(REQUIRED WORK) Write out the data below exactly, beginning with the first line and ending once the line that has "ADI Update • 05/13 Page 10" is written.

[Page-level text extractions]
■ ■ ■ ■

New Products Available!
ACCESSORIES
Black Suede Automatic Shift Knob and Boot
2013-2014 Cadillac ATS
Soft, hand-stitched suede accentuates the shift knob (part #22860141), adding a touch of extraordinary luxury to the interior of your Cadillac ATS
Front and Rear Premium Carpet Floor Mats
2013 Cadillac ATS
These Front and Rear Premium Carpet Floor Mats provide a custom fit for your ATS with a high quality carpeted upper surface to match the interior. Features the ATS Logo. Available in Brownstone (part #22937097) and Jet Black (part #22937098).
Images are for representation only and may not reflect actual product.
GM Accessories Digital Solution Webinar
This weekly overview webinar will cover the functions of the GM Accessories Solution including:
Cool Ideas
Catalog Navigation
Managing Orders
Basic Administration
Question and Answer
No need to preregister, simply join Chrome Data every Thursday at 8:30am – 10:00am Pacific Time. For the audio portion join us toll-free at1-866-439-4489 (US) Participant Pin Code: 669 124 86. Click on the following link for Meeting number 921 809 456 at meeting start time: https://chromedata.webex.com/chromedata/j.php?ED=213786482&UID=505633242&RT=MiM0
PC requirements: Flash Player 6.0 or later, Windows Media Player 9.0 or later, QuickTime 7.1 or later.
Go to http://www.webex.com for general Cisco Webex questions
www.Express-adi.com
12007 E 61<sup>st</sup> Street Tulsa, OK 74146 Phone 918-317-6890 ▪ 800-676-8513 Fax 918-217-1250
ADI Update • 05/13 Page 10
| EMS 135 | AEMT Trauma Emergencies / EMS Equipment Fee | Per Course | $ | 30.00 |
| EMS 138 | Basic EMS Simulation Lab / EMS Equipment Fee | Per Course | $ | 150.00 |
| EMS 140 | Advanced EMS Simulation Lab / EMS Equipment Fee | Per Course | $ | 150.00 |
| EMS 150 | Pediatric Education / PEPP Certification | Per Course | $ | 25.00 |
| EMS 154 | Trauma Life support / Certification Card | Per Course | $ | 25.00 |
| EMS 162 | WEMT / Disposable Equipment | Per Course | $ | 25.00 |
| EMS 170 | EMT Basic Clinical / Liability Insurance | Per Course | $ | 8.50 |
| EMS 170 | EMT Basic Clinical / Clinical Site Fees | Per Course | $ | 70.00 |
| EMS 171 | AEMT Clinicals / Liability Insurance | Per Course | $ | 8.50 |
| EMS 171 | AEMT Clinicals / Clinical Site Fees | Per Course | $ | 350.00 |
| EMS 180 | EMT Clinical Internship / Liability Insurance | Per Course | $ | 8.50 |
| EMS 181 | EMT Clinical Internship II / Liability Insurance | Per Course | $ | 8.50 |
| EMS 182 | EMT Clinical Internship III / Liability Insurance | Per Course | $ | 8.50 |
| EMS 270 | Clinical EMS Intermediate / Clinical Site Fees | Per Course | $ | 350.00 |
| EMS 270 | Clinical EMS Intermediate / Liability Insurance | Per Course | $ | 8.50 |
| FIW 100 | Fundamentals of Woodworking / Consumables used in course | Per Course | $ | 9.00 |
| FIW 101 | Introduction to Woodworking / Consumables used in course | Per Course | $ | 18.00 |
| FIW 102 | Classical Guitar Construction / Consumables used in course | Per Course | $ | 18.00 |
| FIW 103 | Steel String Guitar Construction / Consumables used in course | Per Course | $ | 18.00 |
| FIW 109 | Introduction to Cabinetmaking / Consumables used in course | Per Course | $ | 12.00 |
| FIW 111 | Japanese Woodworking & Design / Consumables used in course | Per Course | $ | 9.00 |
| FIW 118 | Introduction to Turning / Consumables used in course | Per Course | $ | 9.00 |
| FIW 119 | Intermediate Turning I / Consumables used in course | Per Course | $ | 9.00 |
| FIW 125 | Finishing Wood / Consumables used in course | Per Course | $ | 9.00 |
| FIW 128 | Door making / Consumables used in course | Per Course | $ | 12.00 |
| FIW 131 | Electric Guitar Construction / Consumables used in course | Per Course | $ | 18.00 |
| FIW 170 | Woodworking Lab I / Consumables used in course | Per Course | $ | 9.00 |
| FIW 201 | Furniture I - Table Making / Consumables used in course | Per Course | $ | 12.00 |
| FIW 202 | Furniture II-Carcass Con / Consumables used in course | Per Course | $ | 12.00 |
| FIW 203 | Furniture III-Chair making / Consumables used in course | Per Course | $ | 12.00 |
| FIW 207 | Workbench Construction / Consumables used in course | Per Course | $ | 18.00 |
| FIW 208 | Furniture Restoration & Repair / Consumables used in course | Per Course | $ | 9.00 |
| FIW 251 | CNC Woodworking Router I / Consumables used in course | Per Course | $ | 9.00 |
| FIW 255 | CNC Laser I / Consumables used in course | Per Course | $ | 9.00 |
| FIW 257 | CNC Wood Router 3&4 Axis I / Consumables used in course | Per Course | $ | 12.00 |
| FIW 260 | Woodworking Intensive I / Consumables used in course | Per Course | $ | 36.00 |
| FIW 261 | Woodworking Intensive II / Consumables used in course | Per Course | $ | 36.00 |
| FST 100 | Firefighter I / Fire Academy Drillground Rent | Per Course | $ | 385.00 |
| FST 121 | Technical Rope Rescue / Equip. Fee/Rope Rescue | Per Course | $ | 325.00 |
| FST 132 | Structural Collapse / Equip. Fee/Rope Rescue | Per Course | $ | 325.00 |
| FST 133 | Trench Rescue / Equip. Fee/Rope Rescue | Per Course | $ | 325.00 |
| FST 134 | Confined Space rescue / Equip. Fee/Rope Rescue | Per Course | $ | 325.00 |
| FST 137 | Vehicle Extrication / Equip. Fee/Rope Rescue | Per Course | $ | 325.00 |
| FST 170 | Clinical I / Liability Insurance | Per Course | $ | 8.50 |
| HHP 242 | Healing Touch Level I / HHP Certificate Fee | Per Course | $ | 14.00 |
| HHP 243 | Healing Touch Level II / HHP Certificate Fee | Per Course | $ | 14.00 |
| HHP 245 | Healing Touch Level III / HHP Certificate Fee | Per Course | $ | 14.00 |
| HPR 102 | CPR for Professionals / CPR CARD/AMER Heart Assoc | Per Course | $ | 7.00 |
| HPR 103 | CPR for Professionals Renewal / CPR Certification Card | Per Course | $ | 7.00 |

■ ■ ■ ■

(OUTPUT OF THE TASK)
New Products Available!
ACCESSORIES
Black Suede Automatic Shift Knob and Boot
2013-2014 Cadillac ATS
Soft, hand-stitched suede accentuates the shift knob (part #22860141), adding a touch of extraordinary luxury to the interior of your Cadillac ATS
Front and Rear Premium Carpet Floor Mats
2013 Cadillac ATS
These Front and Rear Premium Carpet Floor Mats provide a custom fit for your ATS with a high quality carpeted upper surface to match the interior. Features the ATS Logo. Available in Brownstone (part #22937097) and Jet Black (part #22937098).
Images are for representation only and may not reflect actual product.
GM Accessories Digital Solution Webinar
This weekly overview webinar will cover the functions of the GM Accessories Solution including:
Cool Ideas
Catalog Navigation
Managing Orders
Basic Administration
Question and Answer
No need to preregister, simply join Chrome Data every Thursday at 8:30am – 10:00am Pacific Time. For the audio portion join us toll-free at1-866-439-4489 (US) Participant Pin Code: 669 124 86. Click on the following link for Meeting number 921 809 456 at meeting start time: https://chromedata.webex.com/chromedata/j.php?ED=213786482&UID=505633242&RT=MiM0
PC requirements: Flash Player 6.0 or later, Windows Media Player 9.0 or later, QuickTime 7.1 or later.
Go to http://www.webex.com for general Cisco Webex questions
www.Express-adi.com
12007 E 61<sup>st</sup> Street Tulsa, OK 74146 Phone 918-317-6890 ▪ 800-676-8513 Fax 918-217-1250
ADI Update • 05/13 Page 10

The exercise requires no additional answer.